STATED EXERCISE — Extract the lines of the entries from the line with "pose: elev=194.6 azim=210.5" up to and including the line with "Dot at: (329, 266)", copying each one unchanged and omitting the pictures.

MATERIAL —
[Begin]

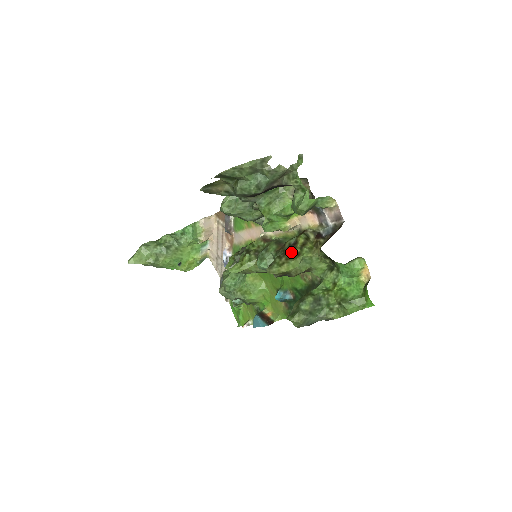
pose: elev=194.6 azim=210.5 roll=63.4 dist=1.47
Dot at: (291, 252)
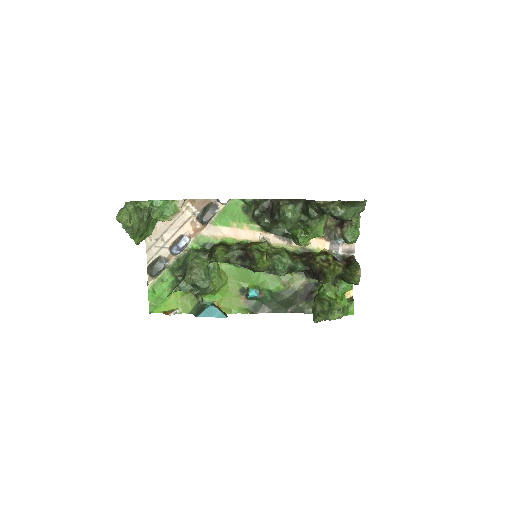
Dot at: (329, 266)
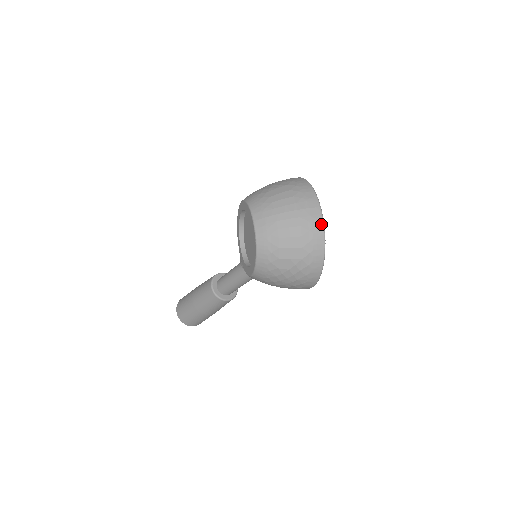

[End]
[Begin]

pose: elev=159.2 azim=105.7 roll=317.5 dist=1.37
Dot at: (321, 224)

[End]

THE COMPLETED TASK —
pose: elev=194.6 azim=210.5 roll=63.4 dist=1.47
Dot at: (291, 252)
Dot at: (329, 266)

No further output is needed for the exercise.